Write back every entry exactly as it reads, with the pictures left behind.

(Dataset records)
§
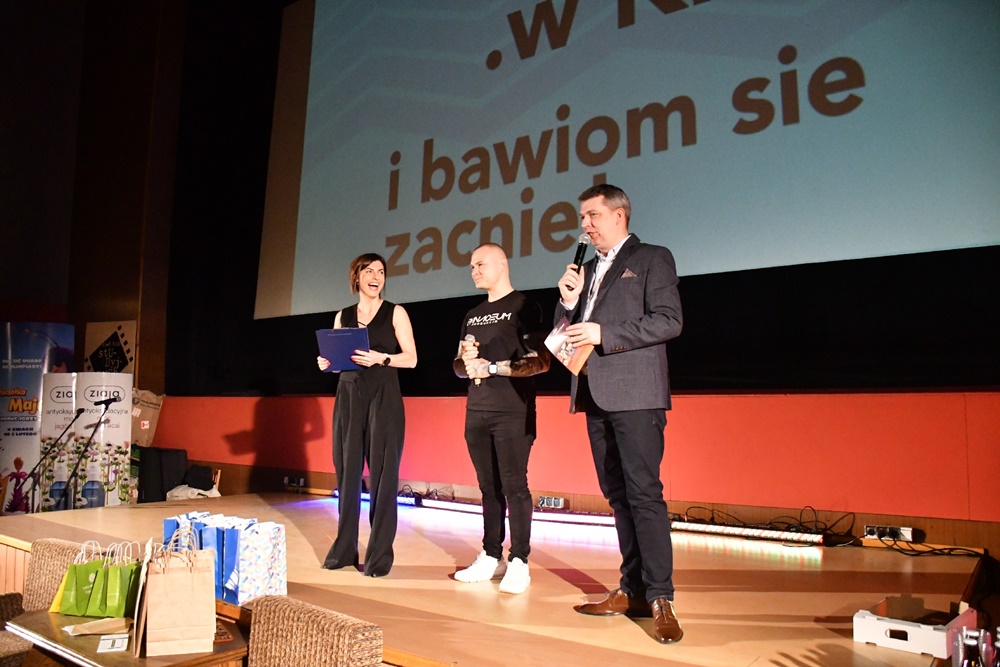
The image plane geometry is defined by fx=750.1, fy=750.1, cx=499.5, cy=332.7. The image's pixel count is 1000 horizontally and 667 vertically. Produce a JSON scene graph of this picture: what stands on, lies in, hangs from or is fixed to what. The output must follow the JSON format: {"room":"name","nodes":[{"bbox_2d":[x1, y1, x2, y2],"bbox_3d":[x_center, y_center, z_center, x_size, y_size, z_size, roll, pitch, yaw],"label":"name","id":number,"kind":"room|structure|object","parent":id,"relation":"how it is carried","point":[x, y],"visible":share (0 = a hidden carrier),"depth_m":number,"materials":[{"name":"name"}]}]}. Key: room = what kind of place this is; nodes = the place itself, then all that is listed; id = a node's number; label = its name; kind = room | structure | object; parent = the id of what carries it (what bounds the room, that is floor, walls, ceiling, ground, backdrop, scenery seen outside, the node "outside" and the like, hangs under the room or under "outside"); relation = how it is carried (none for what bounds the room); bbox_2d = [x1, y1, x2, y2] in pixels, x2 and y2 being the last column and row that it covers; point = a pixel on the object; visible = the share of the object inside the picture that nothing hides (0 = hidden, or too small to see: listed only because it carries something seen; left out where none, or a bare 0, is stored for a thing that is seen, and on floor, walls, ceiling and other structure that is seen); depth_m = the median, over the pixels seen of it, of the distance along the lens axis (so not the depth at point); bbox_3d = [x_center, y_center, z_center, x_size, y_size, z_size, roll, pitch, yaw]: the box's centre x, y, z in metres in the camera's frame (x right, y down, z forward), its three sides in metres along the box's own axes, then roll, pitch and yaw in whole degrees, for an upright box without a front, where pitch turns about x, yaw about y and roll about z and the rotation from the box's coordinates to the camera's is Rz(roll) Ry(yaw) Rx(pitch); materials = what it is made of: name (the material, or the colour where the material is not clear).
{"room":"event hall","nodes":[
{"label":"event hall","id":0,"kind":"room"},
{"bbox_2d":[0,0,186,424],"bbox_3d":[-4.770,-1.667,9.426,1.154,6.707,0.859,-4,-7,36],"label":"side wall","id":1,"kind":"structure","parent":0,"point":[85,321],"depth_m":9.31,"materials":[{"name":"brown wood"}]},
{"bbox_2d":[82,321,136,373],"bbox_3d":[-4.531,0.351,8.708,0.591,0.954,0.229,-4,-7,36],"label":"poster","id":2,"kind":"object","parent":1,"relation":"attached to","point":[116,368],"visible":0.77,"depth_m":8.69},
{"bbox_2d":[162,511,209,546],"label":"gift bag","id":3,"kind":"object","parent":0,"point":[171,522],"visible":0.13,"depth_m":3.38,"materials":[{"name":"blue paper"}]},
{"bbox_2d":[143,390,999,533],"bbox_3d":[0.067,0.936,5.765,8.623,0.948,0.334,-4,-7,36],"label":"red wall","id":4,"kind":"structure","parent":0,"point":[674,413],"depth_m":4.75,"materials":[{"name":"paint"}]},
{"bbox_2d":[283,475,305,489],"bbox_3d":[-1.869,1.349,6.795,0.229,0.092,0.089,-4,-7,36],"label":"power socket","id":5,"kind":"object","parent":4,"relation":"attached to","point":[302,481],"visible":0.97,"depth_m":6.77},
{"bbox_2d":[537,496,566,508],"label":"power socket","id":6,"kind":"object","parent":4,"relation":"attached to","point":[545,502],"visible":0.98,"depth_m":5.30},
{"bbox_2d":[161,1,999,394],"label":"black curtain","id":7,"kind":"object","parent":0,"point":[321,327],"visible":0.67,"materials":[{"name":"black fabric"}]},
{"bbox_2d":[260,0,999,322],"bbox_3d":[0.339,-2.142,6.138,6.485,3.863,0.232,-4,-7,36],"label":"projection screen","id":8,"kind":"object","parent":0,"point":[607,170],"visible":0.98,"depth_m":5.64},
{"label":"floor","id":9,"kind":"structure","parent":0,"visible":0},
{"bbox_2d":[0,592,29,664],"bbox_3d":[-2.172,1.336,2.848,0.623,0.815,0.622,-4,-7,36],"label":"wicker chair","id":10,"kind":"object","parent":9,"relation":"on","point":[18,605],"visible":0.75,"depth_m":3.01,"materials":[{"name":"brown wicker"}]},
{"bbox_2d":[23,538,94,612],"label":"wicker chair","id":11,"kind":"object","parent":9,"relation":"on","point":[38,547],"visible":0.39,"depth_m":3.26,"materials":[{"name":"wicker"}]},
{"bbox_2d":[4,608,248,666],"bbox_3d":[-1.268,1.371,2.597,0.874,0.638,0.560,-4,-7,36],"label":"table","id":12,"kind":"object","parent":9,"relation":"on","point":[55,617],"visible":0.57,"depth_m":2.47,"materials":[{"name":"brown wood"}]},
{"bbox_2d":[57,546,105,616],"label":"gift bag","id":13,"kind":"object","parent":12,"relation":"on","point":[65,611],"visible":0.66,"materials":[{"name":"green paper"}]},
{"bbox_2d":[62,617,132,636],"bbox_3d":[-1.423,1.044,2.673,0.189,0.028,0.190,-4,-7,36],"label":"paper","id":14,"kind":"object","parent":12,"relation":"on","point":[92,623],"visible":0.93,"depth_m":2.66,"materials":[{"name":"paper"}]},
{"bbox_2d":[61,540,142,617],"bbox_3d":[-1.500,0.941,2.883,0.234,0.277,0.115,-1,-6,10],"label":"green gift bag","id":15,"kind":"object","parent":12,"relation":"on","point":[94,597],"visible":0.94,"depth_m":2.84,"materials":[{"name":"green paper"}]},
{"bbox_2d":[97,633,129,653],"bbox_3d":[-1.280,1.026,2.488,0.093,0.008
§
_RESULT BELOW_:
The image plane geometry is defined by fx=750.1, fy=750.1, cx=499.5, cy=332.7. The image's pixel count is 1000 horizontally and 667 vertically. Produce a JSON scene graph of this picture: what stands on, lies in, hangs from or is fixed to what. The output must follow the JSON format: {"room":"name","nodes":[{"bbox_2d":[x1, y1, x2, y2],"bbox_3d":[x_center, y_center, z_center, x_size, y_size, z_size, roll, pitch, yaw],"label":"name","id":number,"kind":"room|structure|object","parent":id,"relation":"how it is carried","point":[x, y],"visible":share (0 = a hidden carrier),"depth_m":number,"materials":[{"name":"name"}]}]}. Key: room = what kind of place this is; nodes = the place itself, then all that is listed; id = a node's number; label = its name; kind = room | structure | object; parent = the id of what carries it (what bounds the room, that is floor, walls, ceiling, ground, backdrop, scenery seen outside, the node "outside" and the like, hangs under the room or under "outside"); relation = how it is carried (none for what bounds the room); bbox_2d = [x1, y1, x2, y2] in pixels, x2 and y2 being the last column and row that it covers; point = a pixel on the object; visible = the share of the object inside the picture that nothing hides (0 = hidden, or too small to see: listed only because it carries something seen; left out where none, or a bare 0, is stored for a thing that is seen, and on floor, walls, ceiling and other structure that is seen); depth_m = the median, over the pixels seen of it, of the distance along the lens axis (so not the depth at point); bbox_3d = [x_center, y_center, z_center, x_size, y_size, z_size, roll, pitch, yaw]: the box's centre x, y, z in metres in the camera's frame (x right, y down, z forward), its three sides in metres along the box's own axes, then roll, pitch and yaw in whole degrees, for an upright box without a front, where pitch turns about x, yaw about y and roll about z and the rotation from the box's coordinates to the camera's is Rz(roll) Ry(yaw) Rx(pitch); materials = what it is made of: name (the material, or the colour where the material is not clear).
{"room":"event hall","nodes":[
{"label":"event hall","id":0,"kind":"room"},
{"bbox_2d":[0,0,186,424],"bbox_3d":[-4.770,-1.667,9.426,1.154,6.707,0.859,-4,-7,36],"label":"side wall","id":1,"kind":"structure","parent":0,"point":[85,321],"depth_m":9.31,"materials":[{"name":"brown wood"}]},
{"bbox_2d":[82,321,136,373],"bbox_3d":[-4.531,0.351,8.708,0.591,0.954,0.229,-4,-7,36],"label":"poster","id":2,"kind":"object","parent":1,"relation":"attached to","point":[116,368],"visible":0.77,"depth_m":8.69},
{"bbox_2d":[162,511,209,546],"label":"gift bag","id":3,"kind":"object","parent":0,"point":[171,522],"visible":0.13,"depth_m":3.38,"materials":[{"name":"blue paper"}]},
{"bbox_2d":[143,390,999,533],"bbox_3d":[0.067,0.936,5.765,8.623,0.948,0.334,-4,-7,36],"label":"red wall","id":4,"kind":"structure","parent":0,"point":[674,413],"depth_m":4.75,"materials":[{"name":"paint"}]},
{"bbox_2d":[283,475,305,489],"bbox_3d":[-1.869,1.349,6.795,0.229,0.092,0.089,-4,-7,36],"label":"power socket","id":5,"kind":"object","parent":4,"relation":"attached to","point":[302,481],"visible":0.97,"depth_m":6.77},
{"bbox_2d":[537,496,566,508],"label":"power socket","id":6,"kind":"object","parent":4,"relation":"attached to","point":[545,502],"visible":0.98,"depth_m":5.30},
{"bbox_2d":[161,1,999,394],"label":"black curtain","id":7,"kind":"object","parent":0,"point":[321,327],"visible":0.67,"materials":[{"name":"black fabric"}]},
{"bbox_2d":[260,0,999,322],"bbox_3d":[0.339,-2.142,6.138,6.485,3.863,0.232,-4,-7,36],"label":"projection screen","id":8,"kind":"object","parent":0,"point":[607,170],"visible":0.98,"depth_m":5.64},
{"label":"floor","id":9,"kind":"structure","parent":0,"visible":0},
{"bbox_2d":[0,592,29,664],"bbox_3d":[-2.172,1.336,2.848,0.623,0.815,0.622,-4,-7,36],"label":"wicker chair","id":10,"kind":"object","parent":9,"relation":"on","point":[18,605],"visible":0.75,"depth_m":3.01,"materials":[{"name":"brown wicker"}]},
{"bbox_2d":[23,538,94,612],"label":"wicker chair","id":11,"kind":"object","parent":9,"relation":"on","point":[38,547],"visible":0.39,"depth_m":3.26,"materials":[{"name":"wicker"}]},
{"bbox_2d":[4,608,248,666],"bbox_3d":[-1.268,1.371,2.597,0.874,0.638,0.560,-4,-7,36],"label":"table","id":12,"kind":"object","parent":9,"relation":"on","point":[55,617],"visible":0.57,"depth_m":2.47,"materials":[{"name":"brown wood"}]},
{"bbox_2d":[57,546,105,616],"label":"gift bag","id":13,"kind":"object","parent":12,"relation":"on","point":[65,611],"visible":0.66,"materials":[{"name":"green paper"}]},
{"bbox_2d":[62,617,132,636],"bbox_3d":[-1.423,1.044,2.673,0.189,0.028,0.190,-4,-7,36],"label":"paper","id":14,"kind":"object","parent":12,"relation":"on","point":[92,623],"visible":0.93,"depth_m":2.66,"materials":[{"name":"paper"}]},
{"bbox_2d":[61,540,142,617],"bbox_3d":[-1.500,0.941,2.883,0.234,0.277,0.115,-1,-6,10],"label":"green gift bag","id":15,"kind":"object","parent":12,"relation":"on","point":[94,597],"visible":0.94,"depth_m":2.84,"materials":[{"name":"green paper"}]},
{"bbox_2d":[97,633,129,653],"bbox_3d":[-1.280,1.026,2.488,0.093,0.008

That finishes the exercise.